The Senate subcommittee also heard from several contractors who are currently working with the Federal Government on clean-up efforts in the Gulf Coast. One of them, Bovis Lend Lease, was hired to help with the Ground Zero recovery effort in New York. It's one of the defendants in a class-action lawsuit brought by workers injured there.

A spokeswoman at Bovis Headquarters declined to comment, saying the company won't discuss matters related to pending litigation.

Lauds Contractors

But the Gulf Coast Recovery Act spells out in detail the concerns of the corporate contractors.

'In the wake of a disaster, public officials have to depend on private contractors for logistical and other support [...] historically, private contractors have answered the call, providing valuable service to the public in times of disaster," the bill states.

It goes on to say that the expertise and equipment private contractors contributed to Sept. 11 "greatly enhanced" that response, and made it safer for police, firefighters and other rescue workers to handle the disaster.

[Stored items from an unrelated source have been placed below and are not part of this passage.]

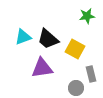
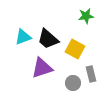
green star: moved 1 px left
purple triangle: rotated 10 degrees counterclockwise
gray circle: moved 3 px left, 5 px up
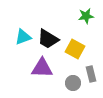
black trapezoid: rotated 10 degrees counterclockwise
purple triangle: rotated 20 degrees clockwise
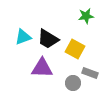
gray rectangle: moved 1 px left, 1 px up; rotated 56 degrees counterclockwise
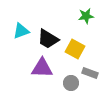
cyan triangle: moved 2 px left, 6 px up
gray circle: moved 2 px left
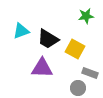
gray circle: moved 7 px right, 5 px down
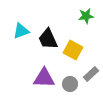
black trapezoid: rotated 35 degrees clockwise
yellow square: moved 2 px left, 1 px down
purple triangle: moved 2 px right, 10 px down
gray rectangle: moved 1 px right, 1 px down; rotated 63 degrees counterclockwise
gray circle: moved 8 px left, 4 px up
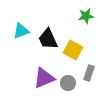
gray rectangle: moved 2 px left, 1 px up; rotated 28 degrees counterclockwise
purple triangle: rotated 25 degrees counterclockwise
gray circle: moved 2 px left, 1 px up
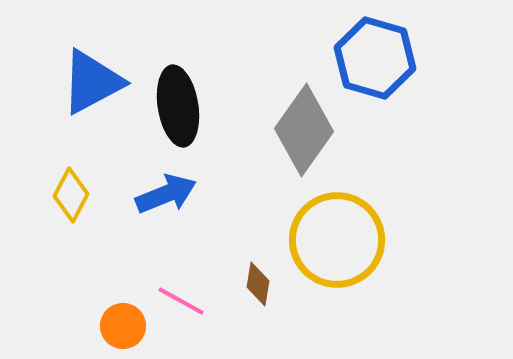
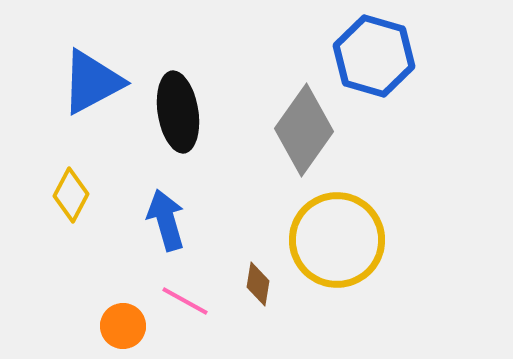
blue hexagon: moved 1 px left, 2 px up
black ellipse: moved 6 px down
blue arrow: moved 26 px down; rotated 84 degrees counterclockwise
pink line: moved 4 px right
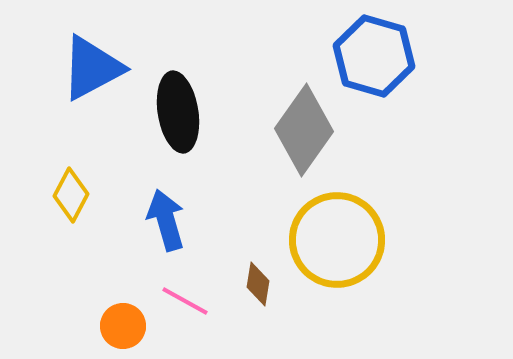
blue triangle: moved 14 px up
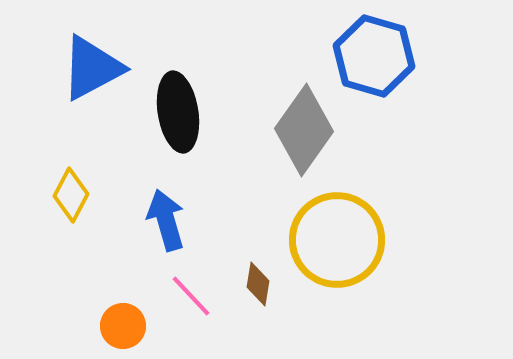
pink line: moved 6 px right, 5 px up; rotated 18 degrees clockwise
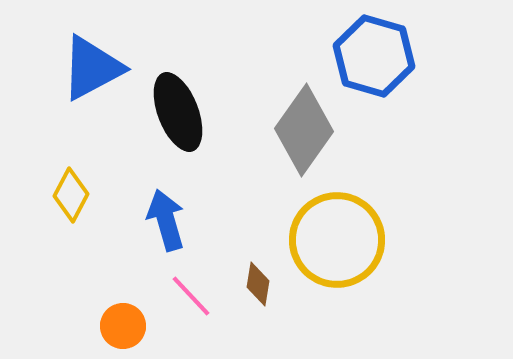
black ellipse: rotated 12 degrees counterclockwise
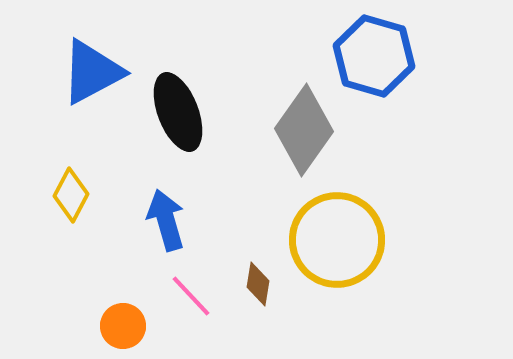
blue triangle: moved 4 px down
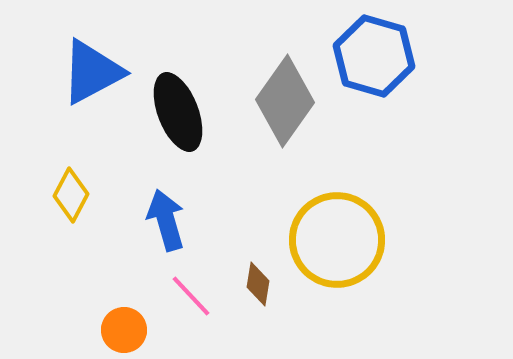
gray diamond: moved 19 px left, 29 px up
orange circle: moved 1 px right, 4 px down
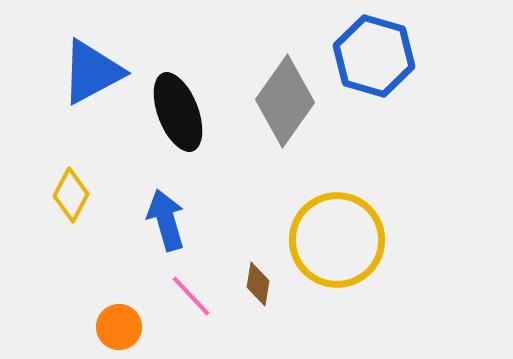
orange circle: moved 5 px left, 3 px up
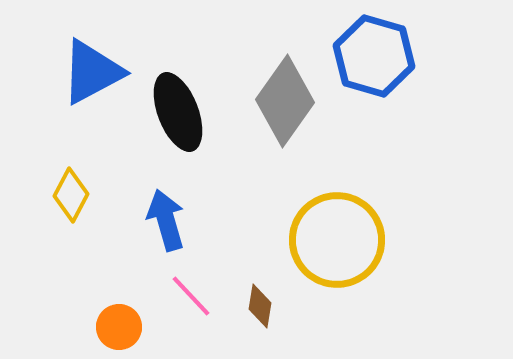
brown diamond: moved 2 px right, 22 px down
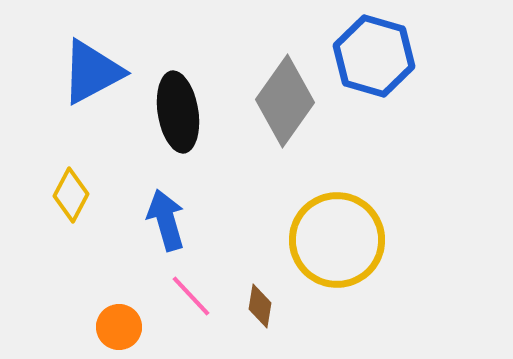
black ellipse: rotated 12 degrees clockwise
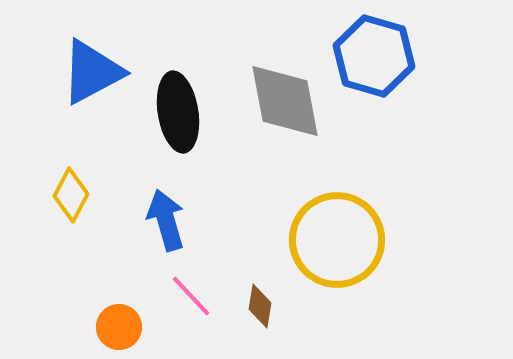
gray diamond: rotated 46 degrees counterclockwise
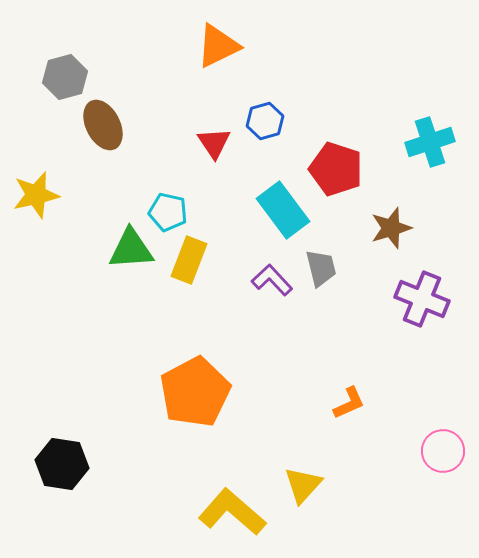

"It is in the national interest to have private contractors assist public officials in times of natural disaster," the bill continues, before noting that class-action lawsuits have been brought against the private contractors that "supervised the heroic response" to the Sept. 11 terrorist attacks.

'Suits a Deterrent'

Those companies now have "well-founded fears of future litigation and liability under existing law [that] discourage contractors from assisting in times of disaster," the Act claims.

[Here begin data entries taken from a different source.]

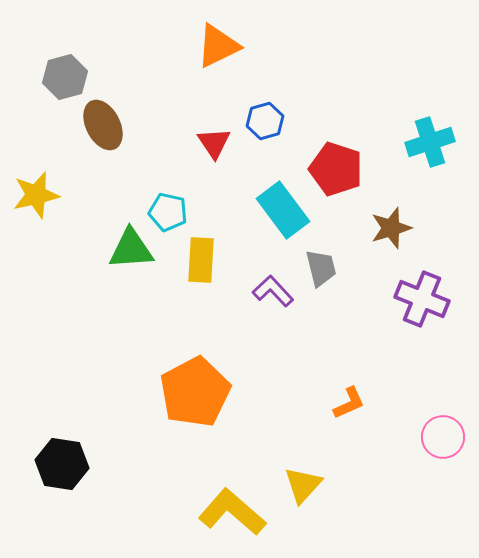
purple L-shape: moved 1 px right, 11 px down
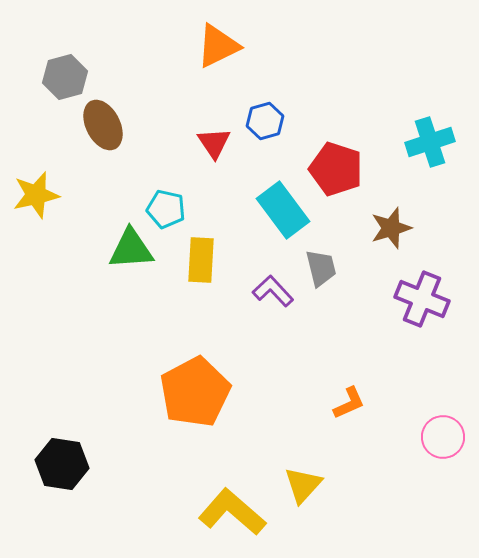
cyan pentagon: moved 2 px left, 3 px up
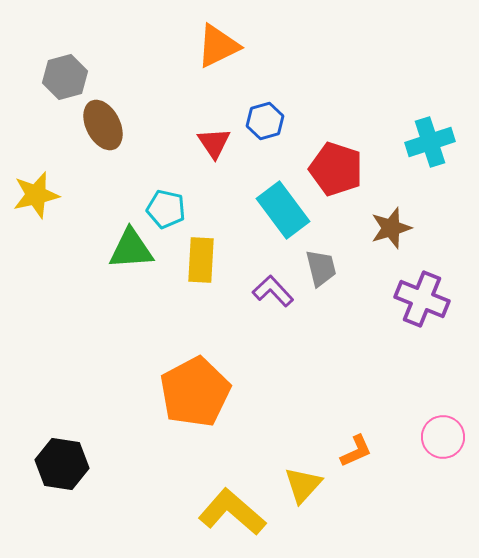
orange L-shape: moved 7 px right, 48 px down
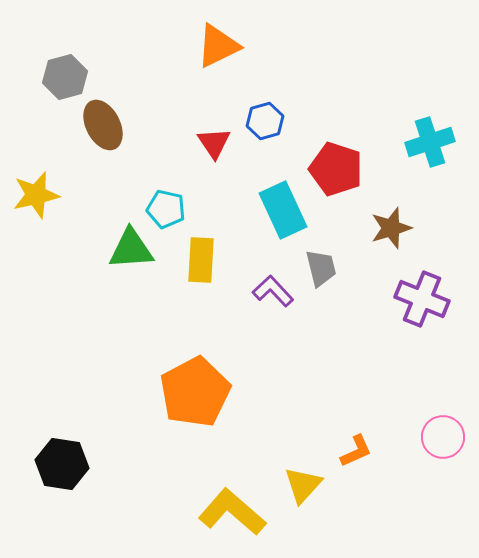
cyan rectangle: rotated 12 degrees clockwise
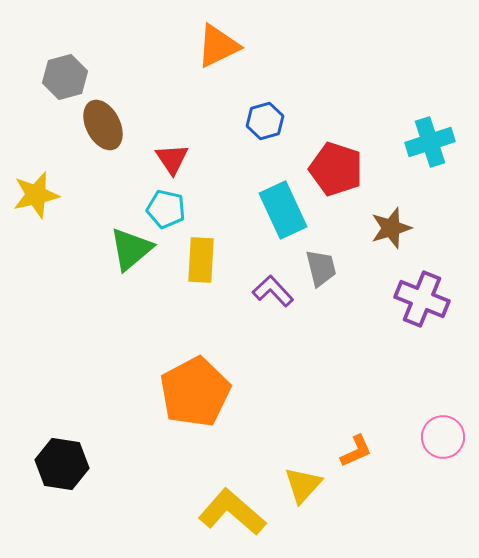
red triangle: moved 42 px left, 16 px down
green triangle: rotated 36 degrees counterclockwise
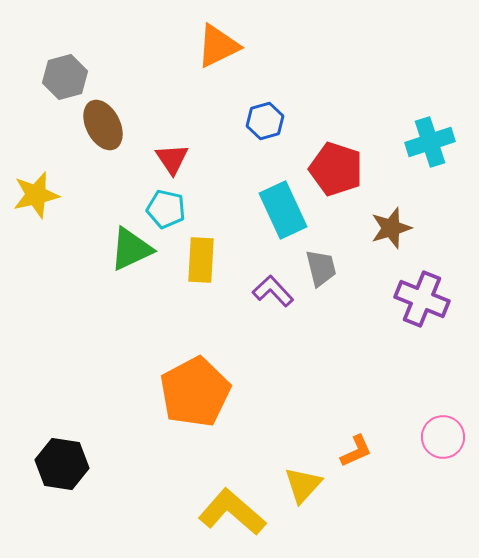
green triangle: rotated 15 degrees clockwise
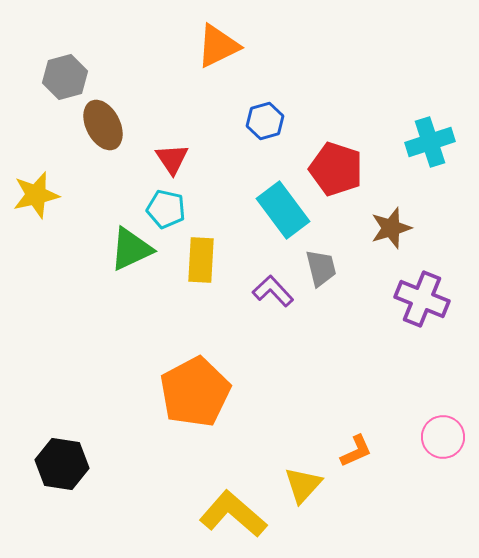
cyan rectangle: rotated 12 degrees counterclockwise
yellow L-shape: moved 1 px right, 2 px down
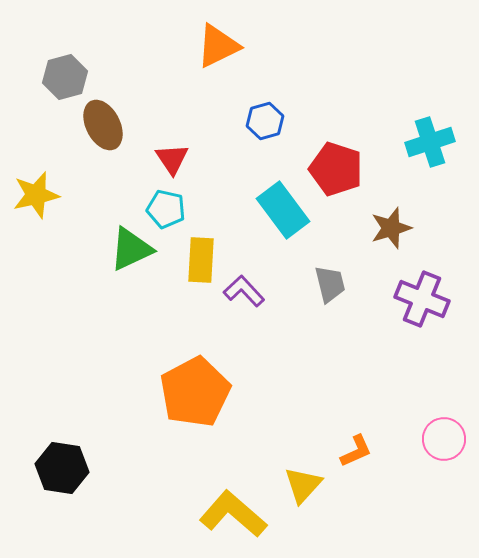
gray trapezoid: moved 9 px right, 16 px down
purple L-shape: moved 29 px left
pink circle: moved 1 px right, 2 px down
black hexagon: moved 4 px down
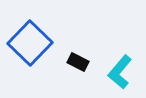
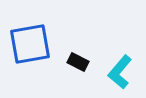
blue square: moved 1 px down; rotated 36 degrees clockwise
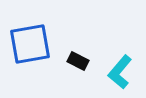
black rectangle: moved 1 px up
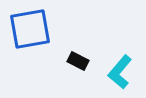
blue square: moved 15 px up
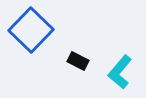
blue square: moved 1 px right, 1 px down; rotated 36 degrees counterclockwise
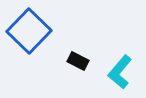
blue square: moved 2 px left, 1 px down
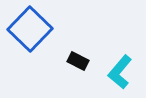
blue square: moved 1 px right, 2 px up
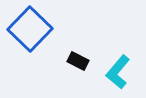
cyan L-shape: moved 2 px left
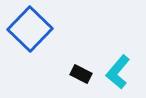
black rectangle: moved 3 px right, 13 px down
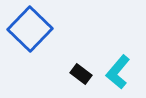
black rectangle: rotated 10 degrees clockwise
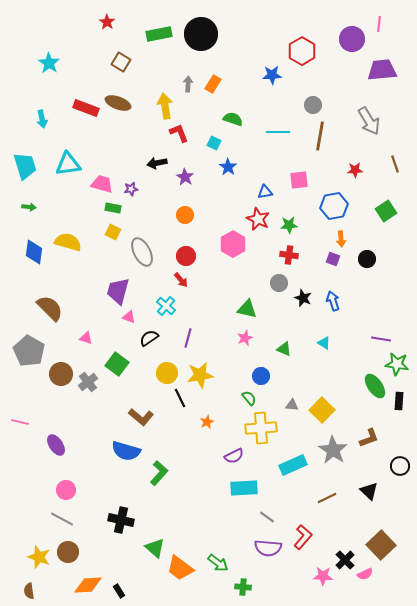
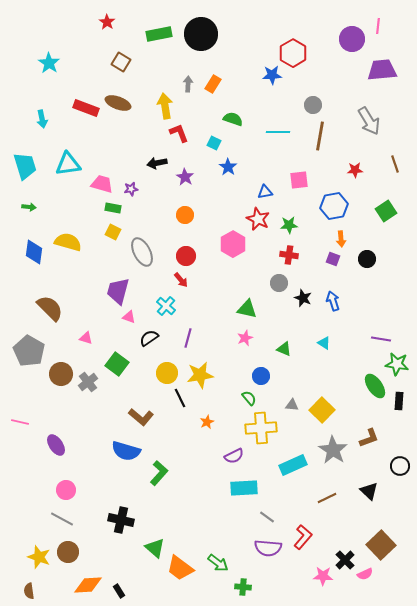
pink line at (379, 24): moved 1 px left, 2 px down
red hexagon at (302, 51): moved 9 px left, 2 px down
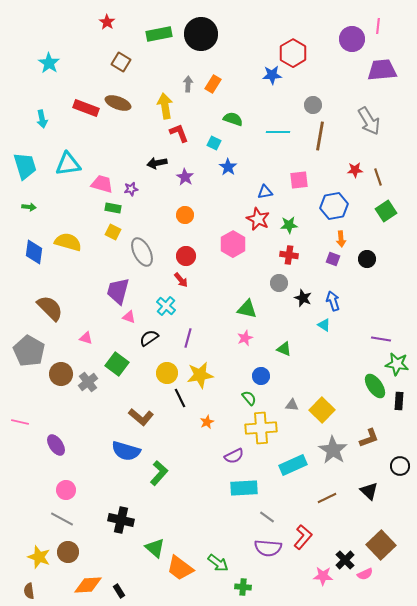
brown line at (395, 164): moved 17 px left, 13 px down
cyan triangle at (324, 343): moved 18 px up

To insure the involvement of Federal contractors, the bill concludes, the government should limit the legal expenses that "regrettably but inevitably" inflate the recovery costs, and temporarily insulate private contractors from any liability that private parties may seek to impose.

But Sen. Hillary Clinton, who testified at the subcommittee hearings, said her experiences as an elected official in New York post-9/11 made her question many of the bill's claims.

'No Reason for This'

"An August 2003 EPA Inspector General Report concluded that the White House interfered with [U.S. Environmental Protection Agency] communications about air pollution hazards in lower Manhattan. And it is possible that the government's missteps contributed to the fact that proper precautions were not taken as much as they should have been," she stated. "A Centers for Disease Control study issued last September found that in the three days after September 11, when exposure was greatest, only 21 percent of the study's participants reported using respirators. There are lessons to be learned from all this. But the lesson is not that we need to provide unprecedented and sweeping liability waivers for contractors."

Senator Clinton called for the EPA and Occupational Safety and Health Administration to do a better job advising contractors and workers about the hazards they face. She suggested creating a system to track the health of first-responders and recovery workers, and urged the passage of a bill addressing the medical needs of workers who develop health problems but can't get assistance through programs like Workers' Compensation.

"I am sympathetic to the challenges that contractors face in getting liability insurance. That's something we went through in New York," she concluded. "And to the extent that contractors cannot obtain the liability insurance that they need to do the work, then Congress should consider stepping in."